Commercial video processing app in D (experience report)

Thu Apr 28 01:20:08 PDT 2016

On Thursday, 28 April 2016 at 06:22:18 UTC, Relja Ljubobratovic 
wrote:

> Can you share with us some of your experience working on image 
> and video processing modules in the app, such as are filters 
> here:
> http://www.infognition.com/VideoEnhancer/filters.html
>
> If I may ask, was that part implemented in D, C++, or was some 
> 3rd party library used?

Thanks!

The filters listed there are third-party plugins originally 
created for VirtualDub ( http://virtualdub.org/ ) by different 
people, in C++. We made just 2-3 of them, like motion-based 
temporal denoiser (Film Dirt Cleaner) and Intelligent Brightness 
filter for automatic brightness/contrast correction. Our most 
interesting and distinctive piece of tech is our Super Resolution 
engine for video upsizing and it's not in that list, it's 
built-in in the app (and also available separately as plugins for 
some other hosts). All this image processing stuff is written in 
C++ and works directly with raw image bytes, no special libraries 
involved. When video processing starts our filters usually launch 
a bunch of worker threads and these threads work in parallel each 
on its part of video frame (divided into horizontal stripes 
usually). Inside they often work block-wise and we have a bunch 
of template classes for different blocks (RGB or monochrome) 
parameterized by pixel data type and often block size, so the 
size is often is known at compile-time and compiler can unroll 
the loops properly. When doing motion search we're using our 
vector class parameterized by precision, so we have vectors of 
different precision (low-res pixel, high-res pixel, half-pixel, 
quarter-pixel etc.) and type system makes sure I don't add or mix 
vectors of different precision and don't pass a 
half-pixel-precise vector to a block reading routine that expects 
quarter-pixel precise coordinates.
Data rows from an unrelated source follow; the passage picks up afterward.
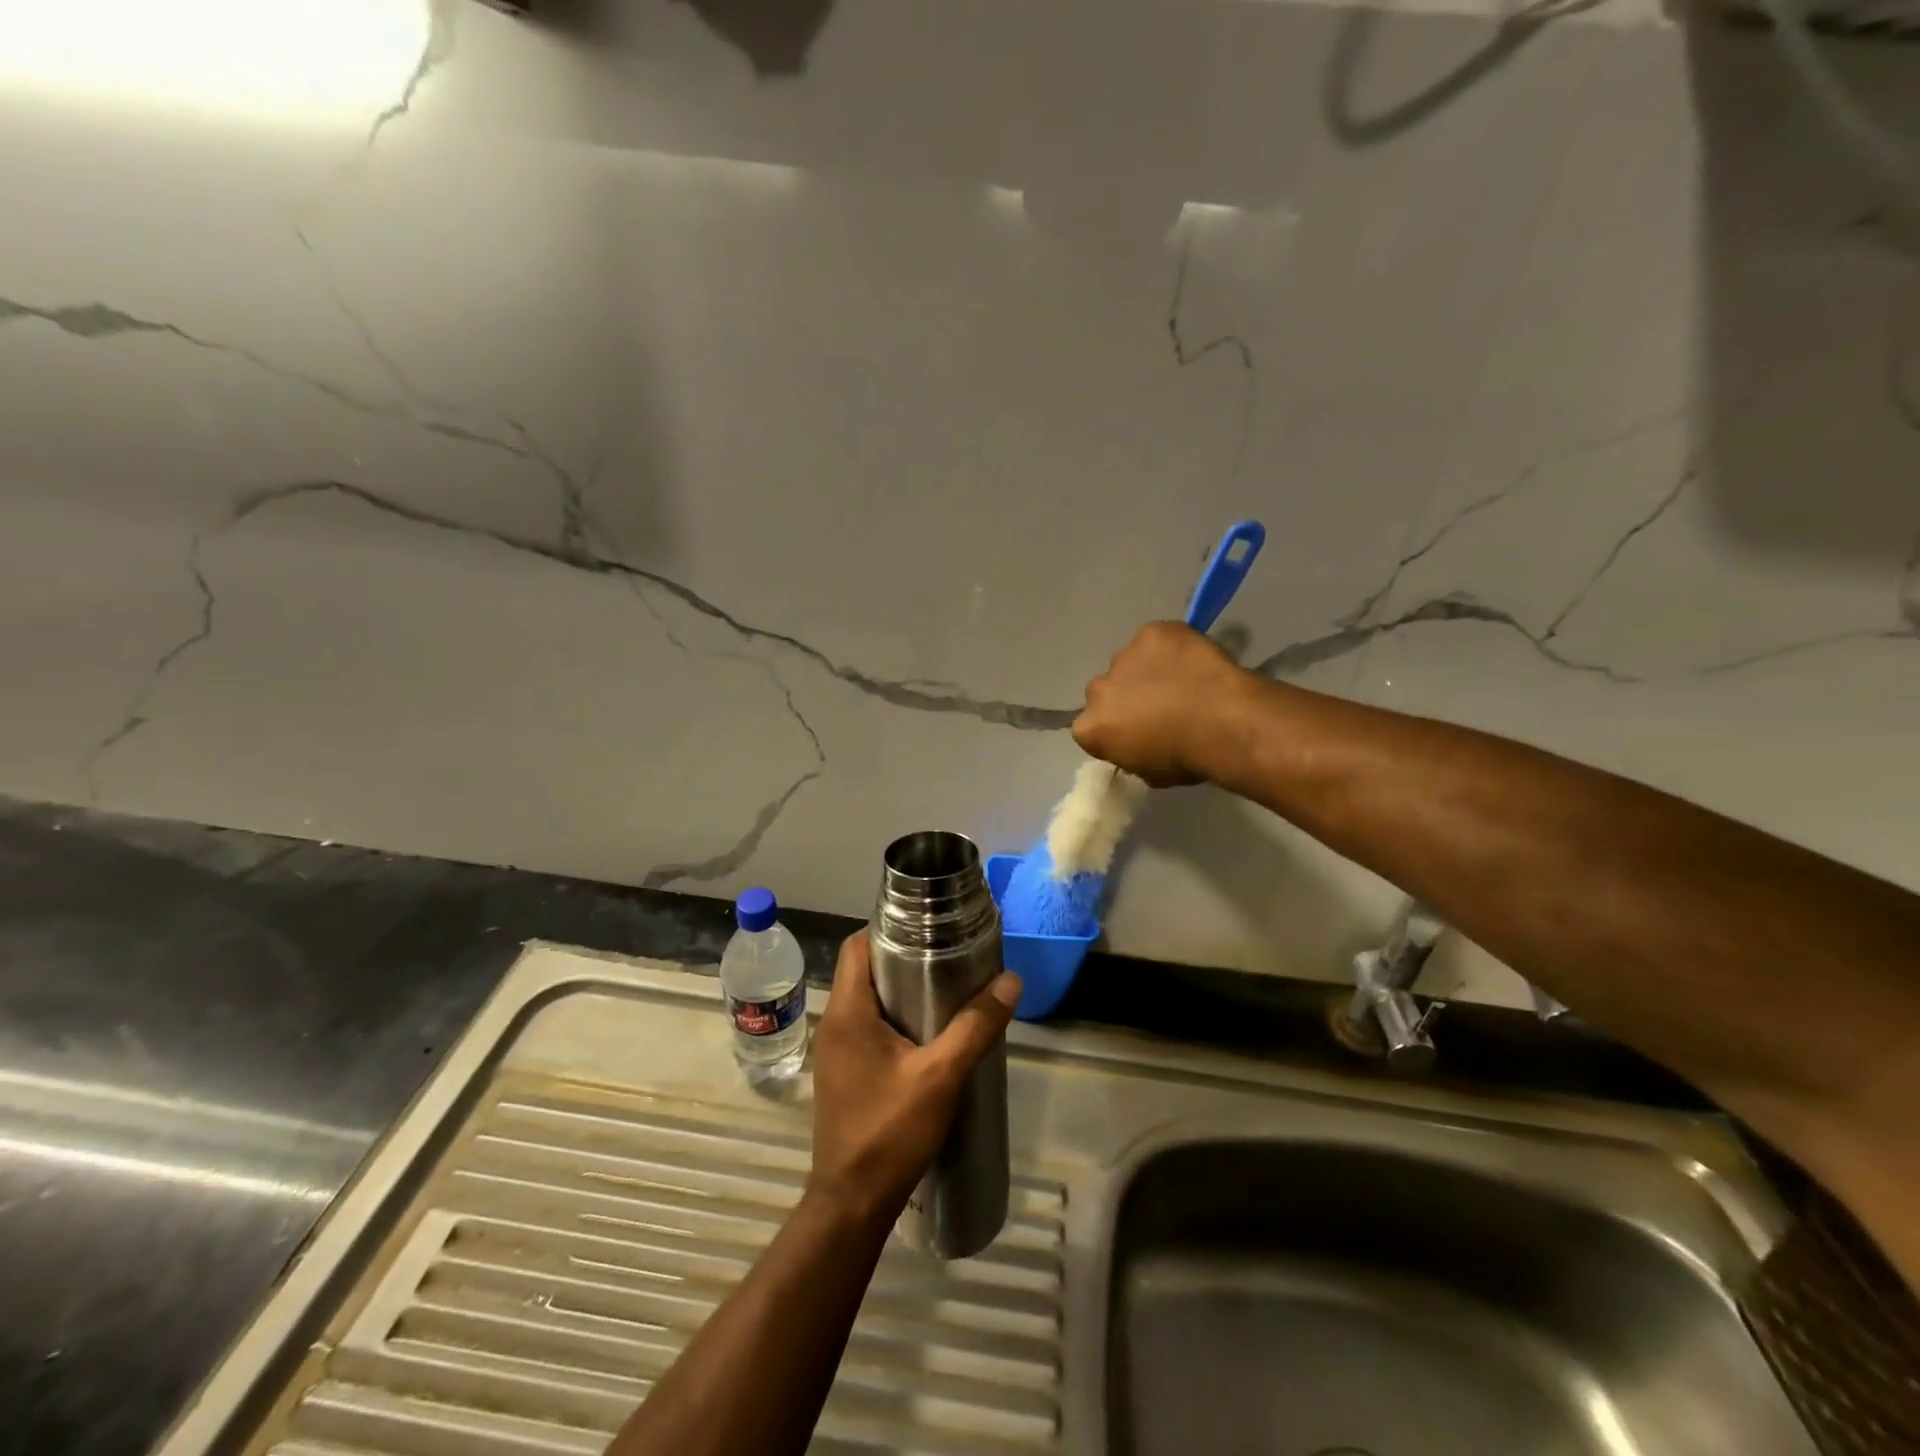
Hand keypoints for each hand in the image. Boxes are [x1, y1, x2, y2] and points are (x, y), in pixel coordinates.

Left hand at [806, 931, 1020, 1228]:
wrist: (852, 1203)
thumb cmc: (890, 1132)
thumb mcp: (941, 1076)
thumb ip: (975, 1027)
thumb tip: (1011, 981)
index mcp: (848, 1011)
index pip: (857, 945)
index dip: (889, 929)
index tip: (928, 928)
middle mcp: (834, 1023)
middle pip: (864, 970)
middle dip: (902, 959)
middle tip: (947, 957)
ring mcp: (835, 1050)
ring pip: (866, 1000)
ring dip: (899, 991)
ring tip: (945, 991)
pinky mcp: (843, 1073)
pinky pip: (867, 1027)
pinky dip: (893, 1019)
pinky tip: (927, 1035)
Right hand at [1073, 621, 1247, 786]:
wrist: (1225, 723)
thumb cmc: (1188, 759)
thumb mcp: (1151, 774)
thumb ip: (1132, 753)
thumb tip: (1141, 744)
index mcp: (1090, 728)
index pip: (1091, 728)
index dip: (1114, 729)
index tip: (1137, 734)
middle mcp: (1097, 689)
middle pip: (1106, 691)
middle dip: (1125, 697)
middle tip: (1159, 707)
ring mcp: (1124, 656)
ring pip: (1131, 662)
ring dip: (1147, 671)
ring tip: (1182, 682)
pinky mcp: (1152, 633)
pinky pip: (1157, 639)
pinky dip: (1171, 648)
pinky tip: (1193, 661)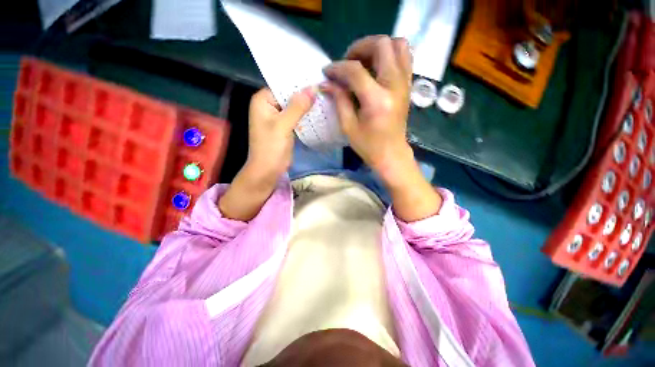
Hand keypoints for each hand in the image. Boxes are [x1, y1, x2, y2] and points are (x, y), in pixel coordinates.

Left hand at [218, 87, 314, 220]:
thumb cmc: (271, 147)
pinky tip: (320, 111)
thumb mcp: (283, 125)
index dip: (299, 82)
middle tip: (324, 87)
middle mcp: (270, 105)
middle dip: (305, 93)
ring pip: (295, 106)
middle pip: (290, 95)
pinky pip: (297, 116)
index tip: (317, 77)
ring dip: (307, 105)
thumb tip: (313, 88)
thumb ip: (297, 106)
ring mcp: (278, 116)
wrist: (268, 170)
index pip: (283, 84)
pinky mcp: (286, 126)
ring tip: (325, 96)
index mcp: (263, 100)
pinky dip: (306, 115)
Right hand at [322, 35, 441, 220]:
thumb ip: (339, 100)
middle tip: (347, 61)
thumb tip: (327, 82)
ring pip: (397, 45)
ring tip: (363, 61)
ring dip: (377, 47)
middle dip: (360, 47)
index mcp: (377, 100)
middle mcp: (395, 85)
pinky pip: (404, 57)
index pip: (355, 71)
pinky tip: (376, 67)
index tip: (327, 72)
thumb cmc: (368, 145)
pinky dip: (389, 54)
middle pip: (381, 45)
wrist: (391, 154)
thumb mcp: (348, 126)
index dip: (338, 68)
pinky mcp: (408, 85)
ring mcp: (405, 83)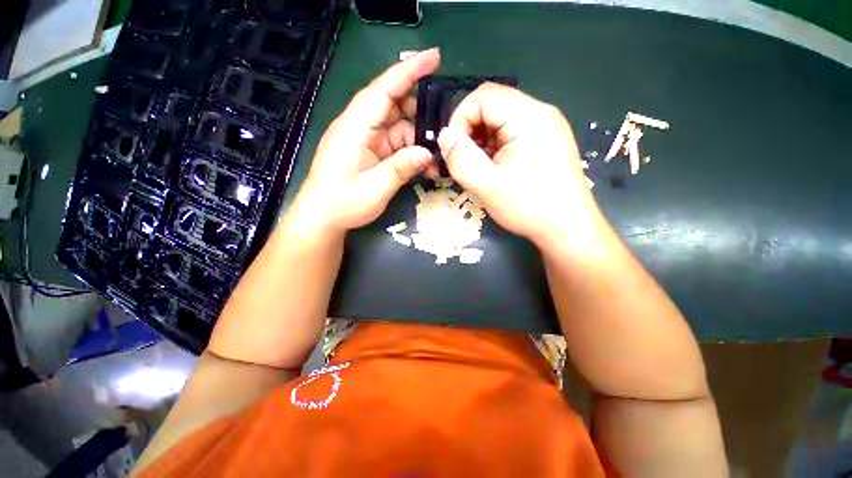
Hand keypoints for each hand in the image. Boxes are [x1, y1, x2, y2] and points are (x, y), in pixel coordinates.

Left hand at [292, 48, 439, 234]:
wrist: (322, 218)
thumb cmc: (342, 203)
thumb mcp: (374, 189)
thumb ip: (401, 169)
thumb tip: (428, 153)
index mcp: (355, 128)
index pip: (383, 90)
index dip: (408, 71)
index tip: (434, 58)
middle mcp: (360, 127)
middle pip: (393, 105)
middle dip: (420, 109)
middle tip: (445, 121)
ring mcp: (365, 139)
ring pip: (397, 126)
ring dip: (417, 137)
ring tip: (437, 151)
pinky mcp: (370, 151)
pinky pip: (394, 143)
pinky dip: (410, 150)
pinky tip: (423, 163)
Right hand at [437, 83, 600, 245]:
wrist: (568, 229)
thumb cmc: (529, 207)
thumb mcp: (486, 185)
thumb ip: (460, 158)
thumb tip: (445, 136)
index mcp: (528, 117)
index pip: (482, 96)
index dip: (460, 119)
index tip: (453, 150)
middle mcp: (540, 113)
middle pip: (492, 106)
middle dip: (470, 132)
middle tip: (464, 162)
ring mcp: (545, 127)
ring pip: (499, 121)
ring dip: (481, 141)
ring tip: (479, 169)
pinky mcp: (545, 142)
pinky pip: (511, 134)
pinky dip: (494, 148)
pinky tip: (494, 170)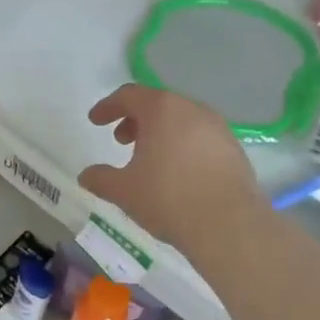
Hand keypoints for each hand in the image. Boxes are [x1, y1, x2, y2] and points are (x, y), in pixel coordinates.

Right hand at [78, 84, 265, 254]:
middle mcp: (192, 110)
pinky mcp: (233, 149)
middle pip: (158, 104)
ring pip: (182, 120)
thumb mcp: (123, 191)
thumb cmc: (167, 198)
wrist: (227, 223)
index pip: (129, 95)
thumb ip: (100, 179)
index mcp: (162, 110)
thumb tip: (86, 175)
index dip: (108, 106)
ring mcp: (218, 128)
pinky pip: (200, 138)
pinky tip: (177, 173)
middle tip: (121, 140)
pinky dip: (182, 146)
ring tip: (149, 159)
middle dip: (136, 119)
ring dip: (161, 133)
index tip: (95, 121)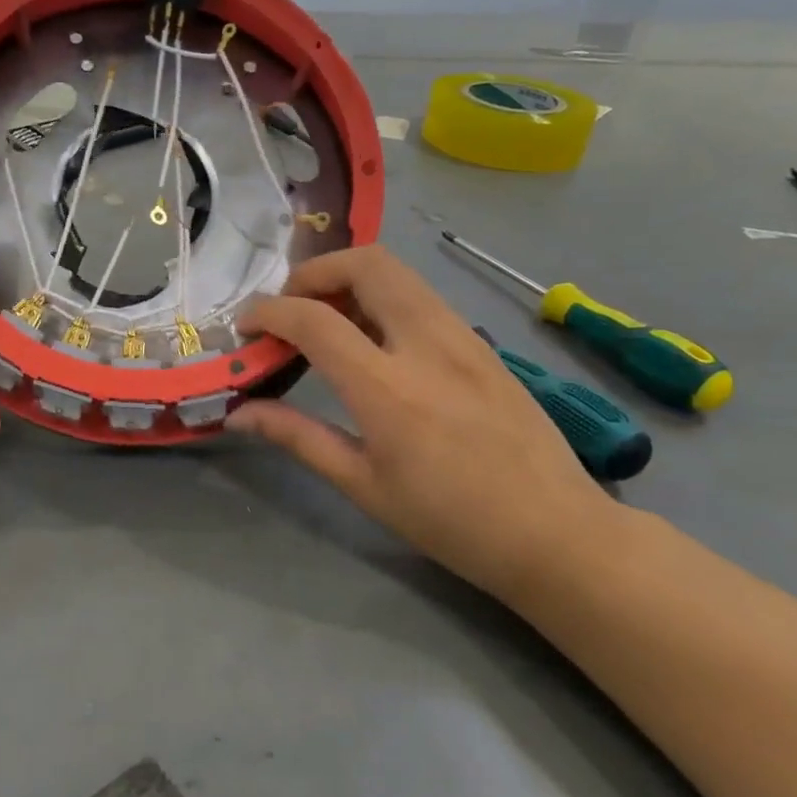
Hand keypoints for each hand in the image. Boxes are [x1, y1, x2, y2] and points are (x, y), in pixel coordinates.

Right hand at [229, 245, 622, 598]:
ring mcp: (462, 337)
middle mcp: (426, 345)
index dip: (268, 312)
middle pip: (365, 263)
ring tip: (327, 319)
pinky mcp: (482, 342)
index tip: (245, 327)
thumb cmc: (451, 521)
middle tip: (291, 309)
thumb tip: (238, 413)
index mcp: (388, 389)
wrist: (557, 533)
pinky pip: (421, 295)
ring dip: (349, 278)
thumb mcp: (363, 485)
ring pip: (397, 272)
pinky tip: (373, 340)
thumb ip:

Where it makes sense and 
possible we use SIMD classes like F32vec4 and/or SIMD intrinsics 
for pixel operations.

Video Enhancer allows chaining several VD filters and our SR 
rescaler instances to a pipeline and it's also parallelized, so 
when first filter finishes with frame X it can immediately start 
working on frame X+1 while the next filter is still working on 
frame X. Previously it was organized as a chain of DirectShow 
filters with a special Parallelizer filter inserted between video 
processing ones, this Parallelizer had some frame queue inside 
and separated receiving and sending threads, allowing the 
connected filters to work in parallel. In version 2 it's 
trickier, since we need to be able to seek to different positions 
in the video and some filters may request a few frames before and 
after the current, so sequential pipeline doesn't suffice 
anymore, now we build a virtual chain inside one big DirectShow 
filter, and each node in that chain has its worker thread and 
they do message passing to communicate. After all, we now have a 
big DirectShow filter in 11K lines of C++ that does both Super 
Resolution resizing and invoking VirtualDub plugins (imitating 
VirtualDub for them) and doing colorspace conversions where 
necessary and organizing them all into a pipeline that is 
pull-based inside but behaves as push-based DirectShow filter 
outside.

So the D part is using COM to build and run a DirectShow graph 
with all the readers, splitters, codecs and of course our big 
video processing DirectShow filter, it talks to it via COM and 
some callbacks but doesn't do much with video frames apart from 
copying.

Btw, if you're interested in an image processing app in pure D, 
I've got one too:
http://www.infognition.com/blogsort/
(sources: https://bitbucket.org/infognition/bsort )